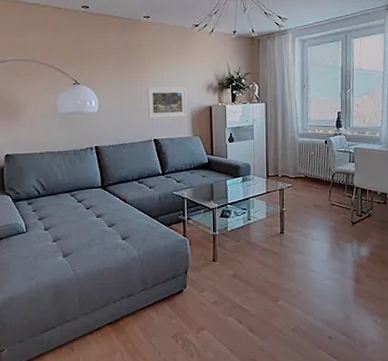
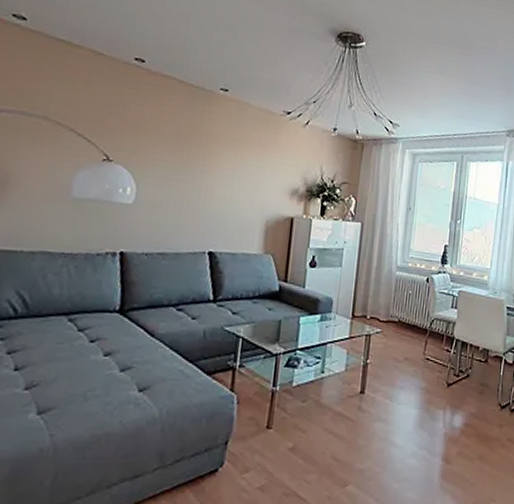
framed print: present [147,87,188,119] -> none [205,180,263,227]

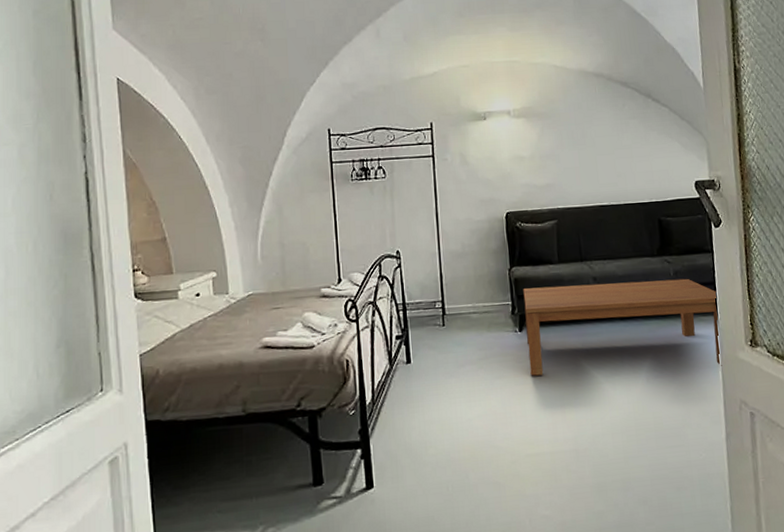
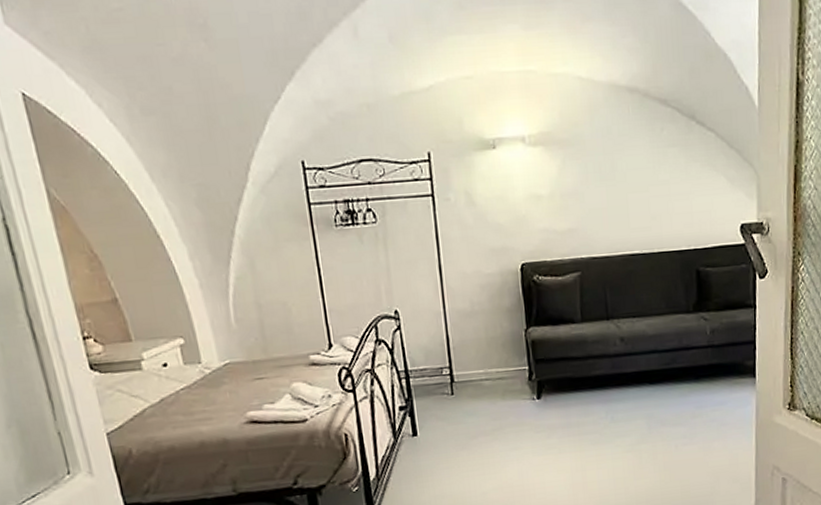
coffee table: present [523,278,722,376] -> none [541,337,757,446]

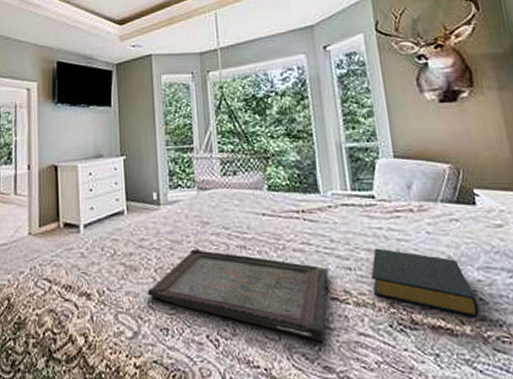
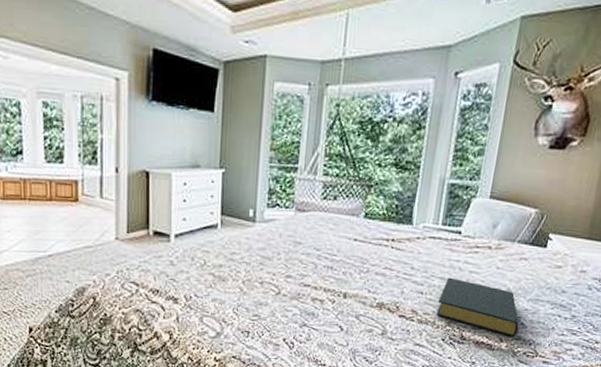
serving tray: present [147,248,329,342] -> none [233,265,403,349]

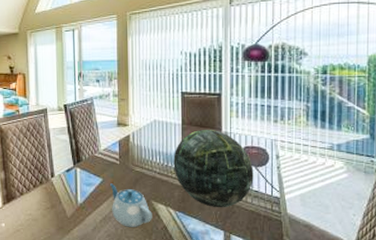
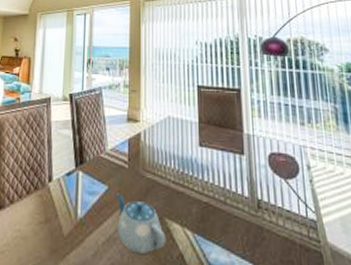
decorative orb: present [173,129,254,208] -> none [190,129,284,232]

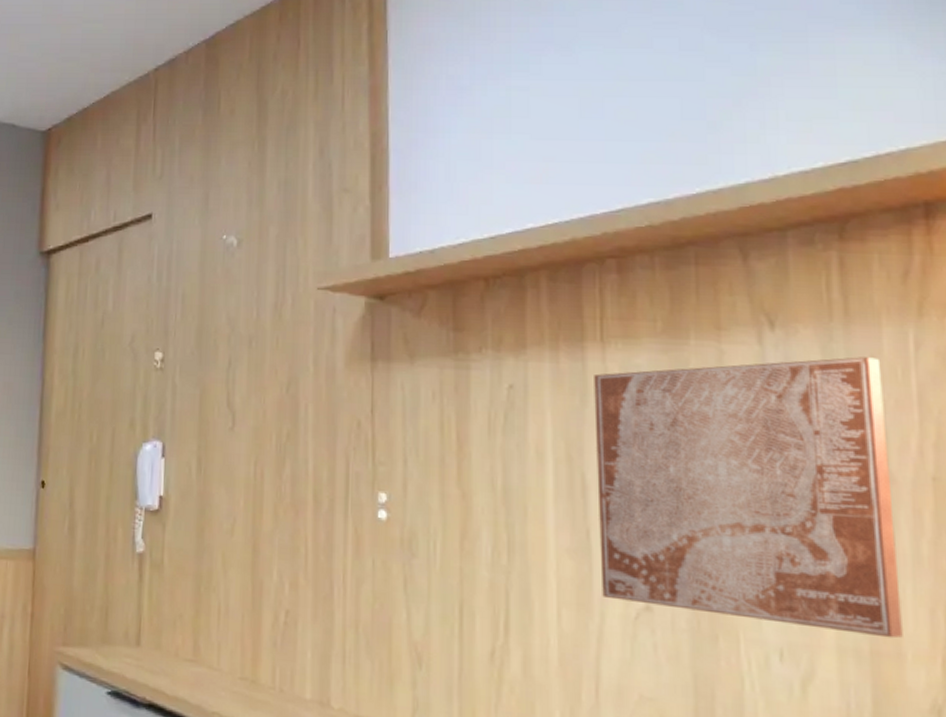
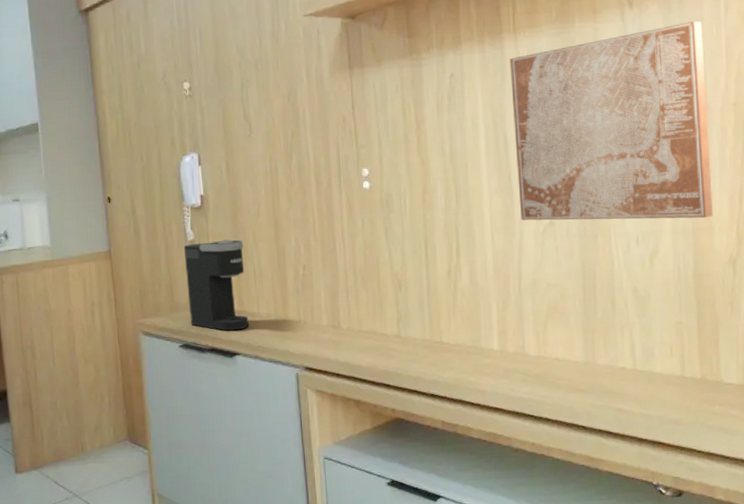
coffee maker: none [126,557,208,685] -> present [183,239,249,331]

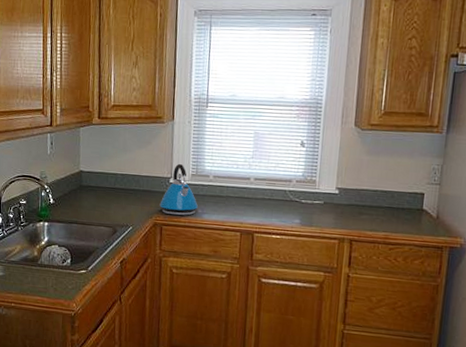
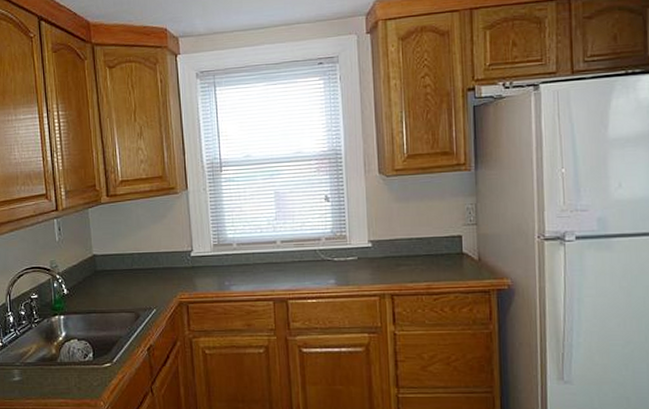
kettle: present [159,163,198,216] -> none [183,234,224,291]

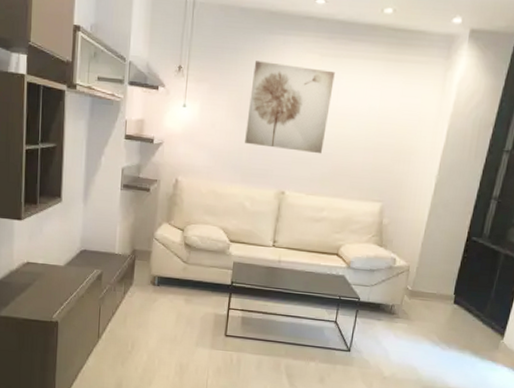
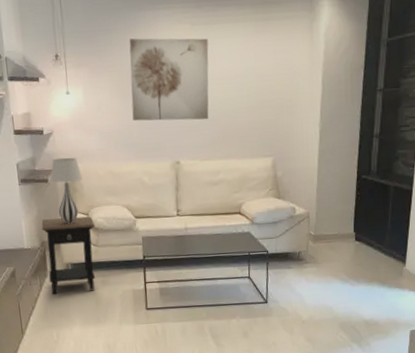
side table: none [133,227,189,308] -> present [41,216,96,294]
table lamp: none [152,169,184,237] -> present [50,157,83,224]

——————

An exact copy of every line above, minus the pictures, is the required output.

framed print: present [147,87,188,119] -> none [205,180,263,227]

coffee table: present [523,278,722,376] -> none [541,337,757,446]

serving tray: present [147,248,329,342] -> none [233,265,403,349]

decorative orb: present [173,129,254,208] -> none [190,129,284,232]

coffee maker: none [126,557,208,685] -> present [183,239,249,331]

kettle: present [159,163,198,216] -> none [183,234,224,291]

side table: none [133,227,189,308] -> present [41,216,96,294]
table lamp: none [152,169,184,237] -> present [50,157,83,224]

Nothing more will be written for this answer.